“In these circumstances, the Federal Reserve will employ all available tools to promote economic recovery and to preserve price stability. The Committee will maintain the target range for the federal funds rate at 0 to 1/4 percent and anticipates that economic conditions are likely to warrant exceptionally low levels of the federal funds rate for an extended period. To provide greater support to mortgage lending and housing markets, the Committee decided today to increase the size of the Federal Reserve’s balance sheet further by purchasing up to an additional $750 billion of agency mortgage-backed securities, bringing its total purchases of these securities to up to $1.25 trillion this year, and to increase its purchases of agency debt this year by up to $100 billion to a total of up to $200 billion. Moreover, to help improve conditions in private credit markets, the Committee decided to purchase up to $300 billion of longer-term Treasury securities over the next six months. The Federal Reserve has launched the Term Asset-Backed Securities Loan Facility to facilitate the extension of credit to households and small businesses and anticipates that the range of eligible collateral for this facility is likely to be expanded to include other financial assets.”
- Statement from the Federal Reserve board
2 comments:
When the Fed starts to buy Treasury debt it monetizes debt and risks the long term destruction of the currency. Recent purchases by the FED of Treasury debt are short term expedient and long term ruinous.
I fear for the long term health of the great American experiment.

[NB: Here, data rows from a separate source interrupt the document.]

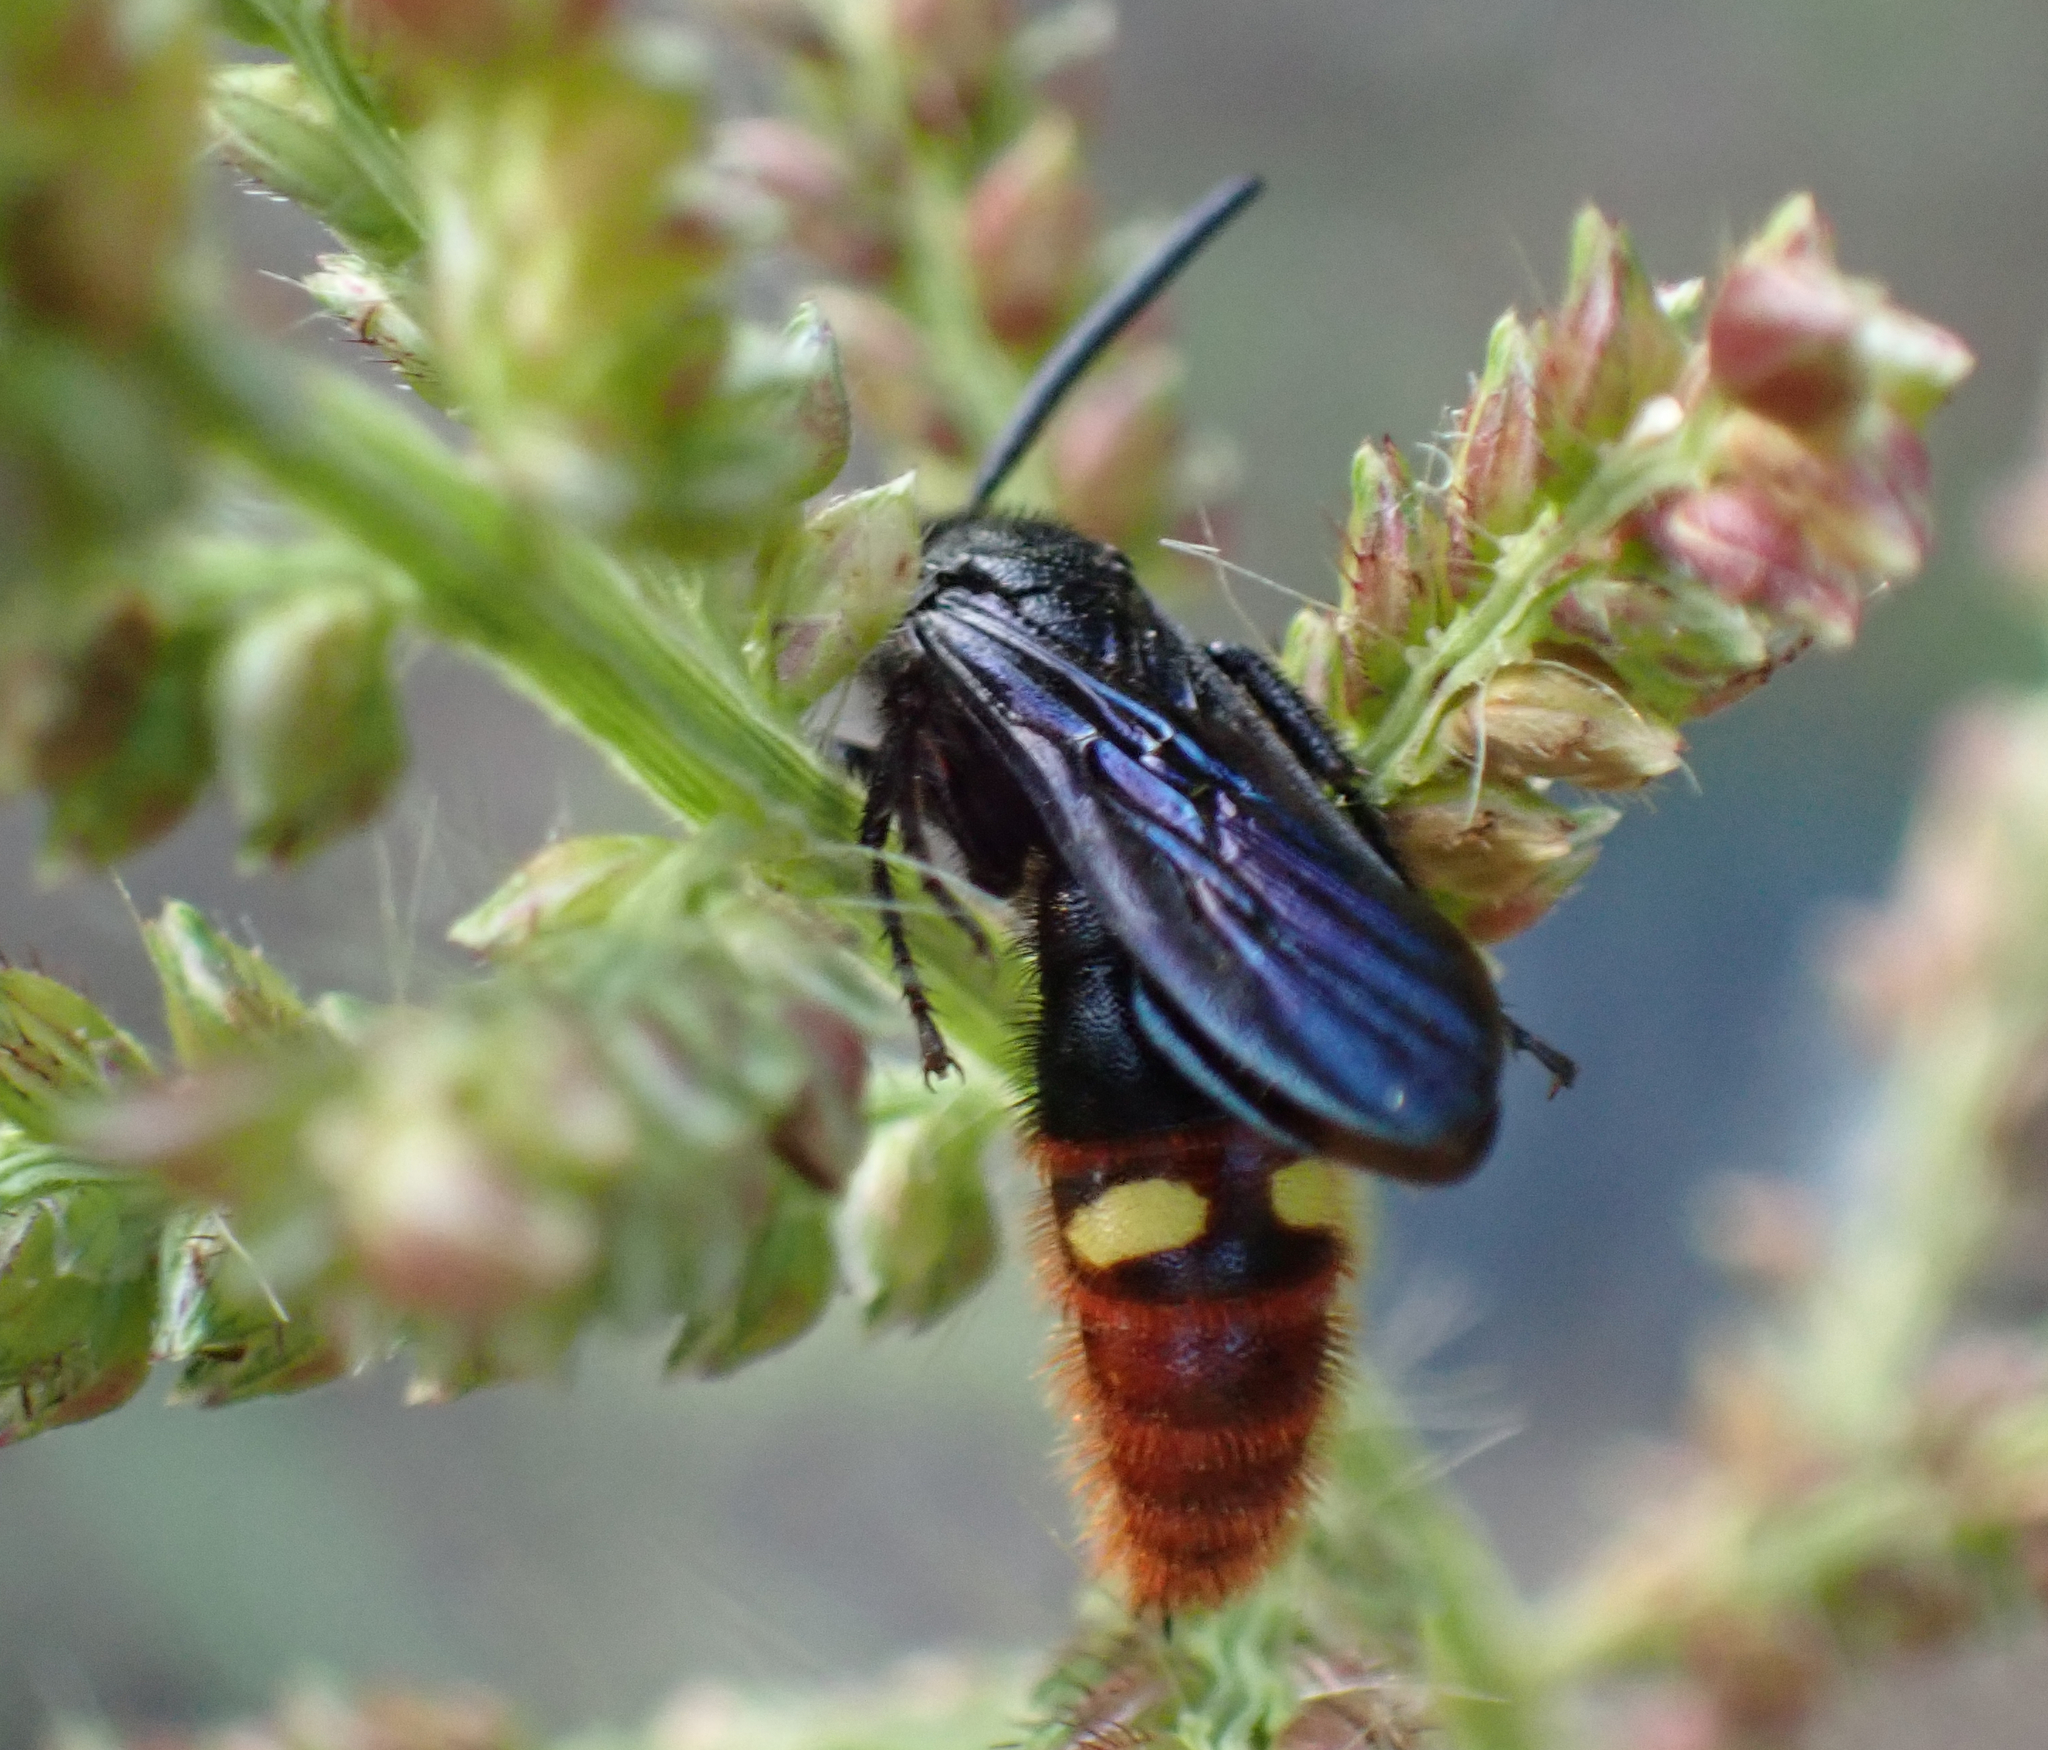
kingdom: Animalia
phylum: Arthropoda
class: Insecta
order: Hymenoptera
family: Scoliidae
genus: Scolia
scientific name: Scolia dubia
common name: Blue-winged scoliid wasp
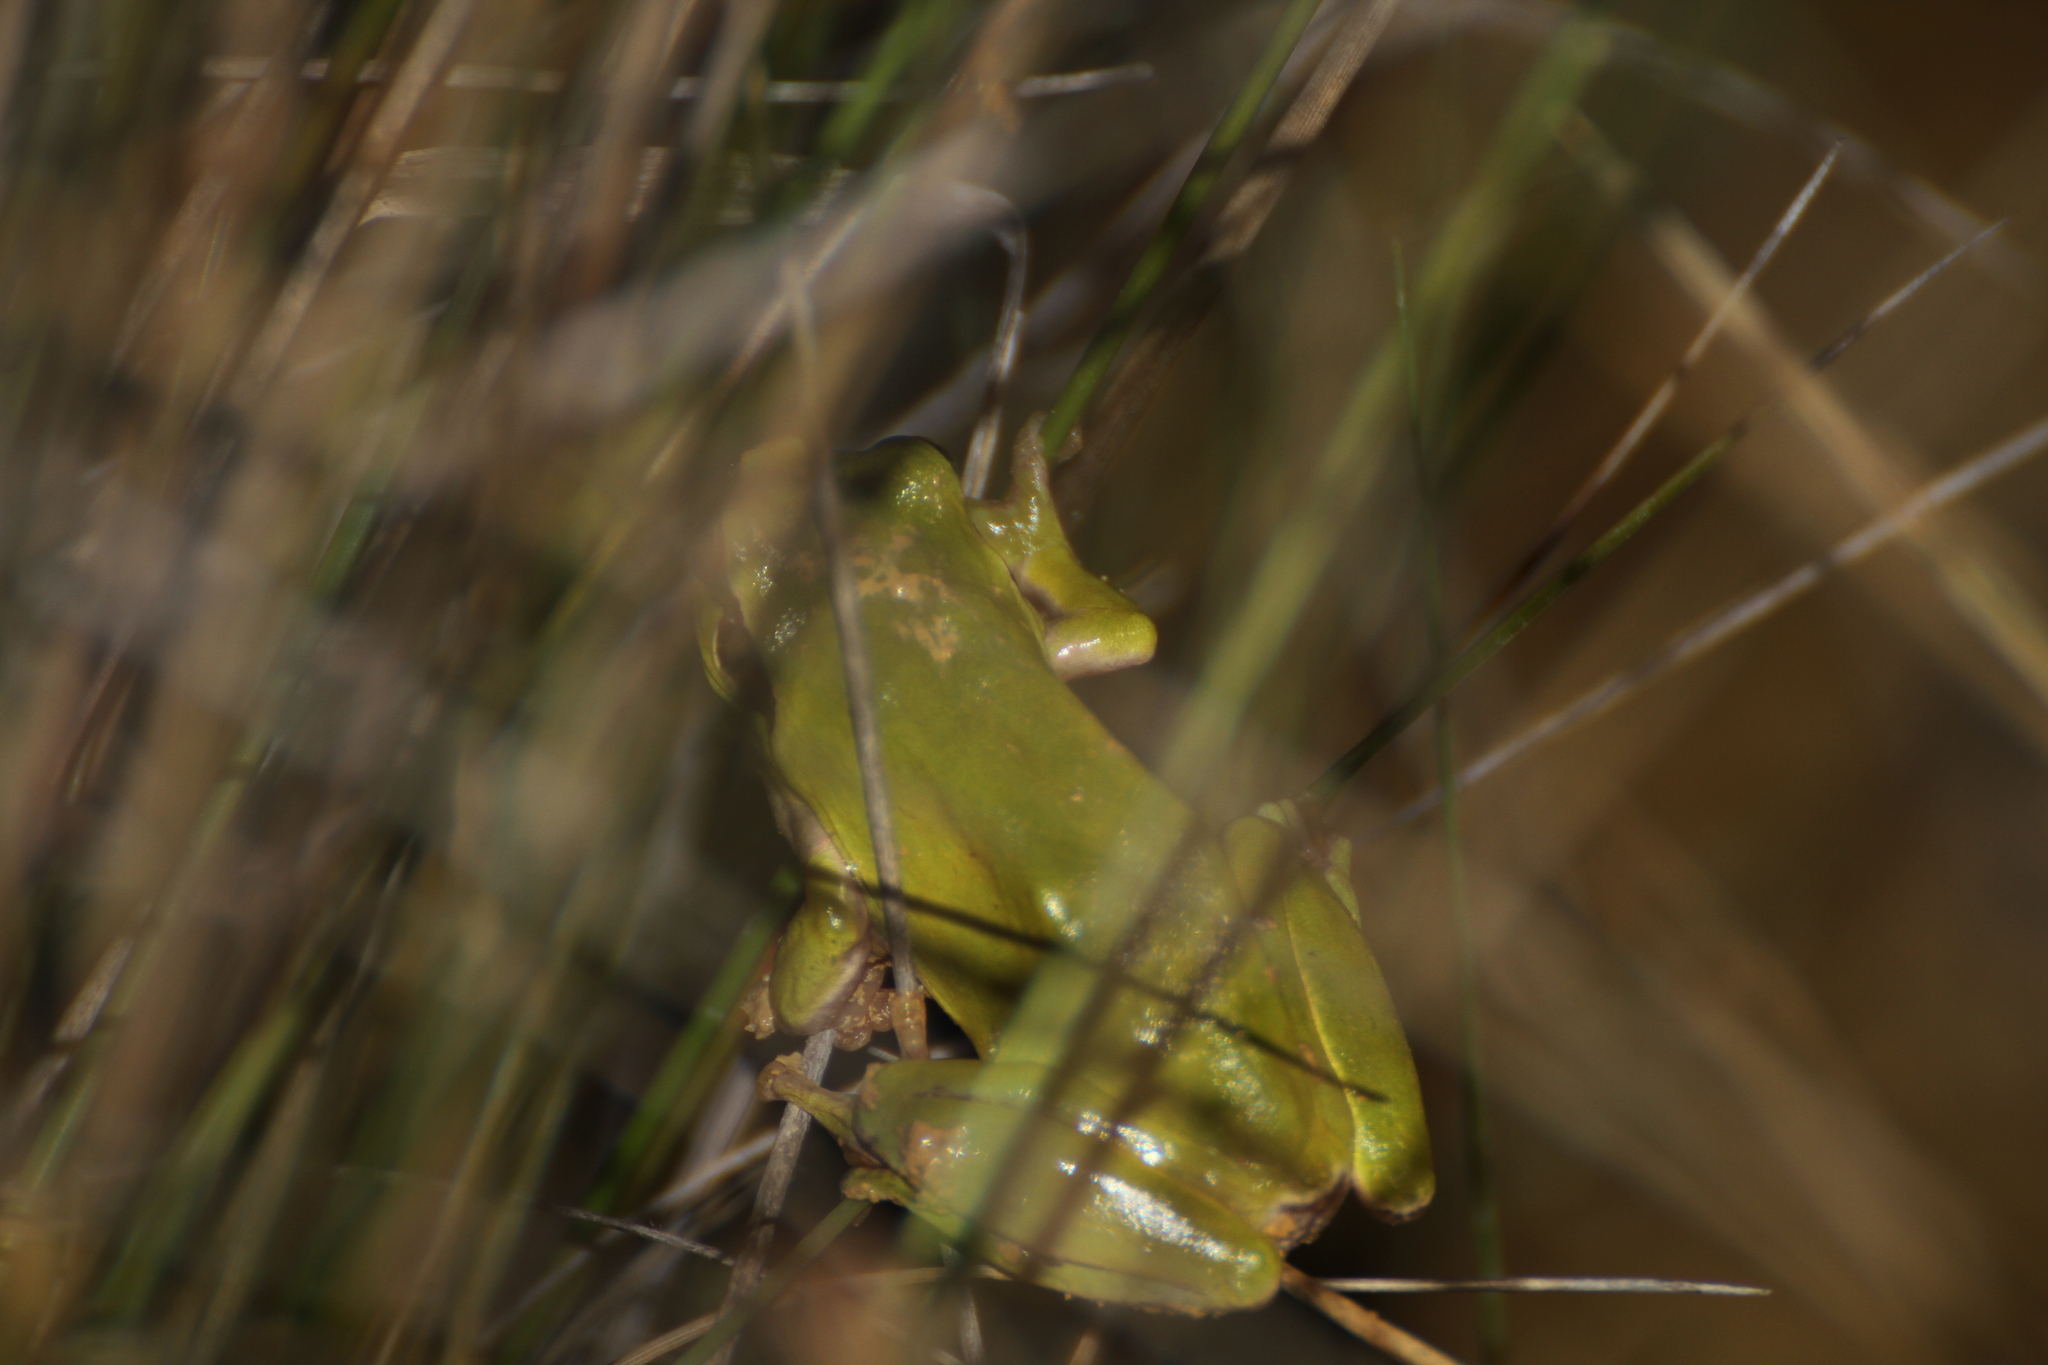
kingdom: Animalia
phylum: Chordata
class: Amphibia
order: Anura
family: Hylidae
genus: Hyla
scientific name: Hyla meridionalis
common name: Stripeless tree frog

What how quickly renewables get dropped from the federal recovery plan when the cut backs start coming. There is one justification for monetizing debt. That is that so much money has been destroyed during the last two years, that what have a shortage of liquidity. We have at present a consumer's strike. This has in turn lead to a vicious downward cycle in the economy. The Fed is caught between bad choices. Inflation with production is a whole lot preferable to deflation with depression.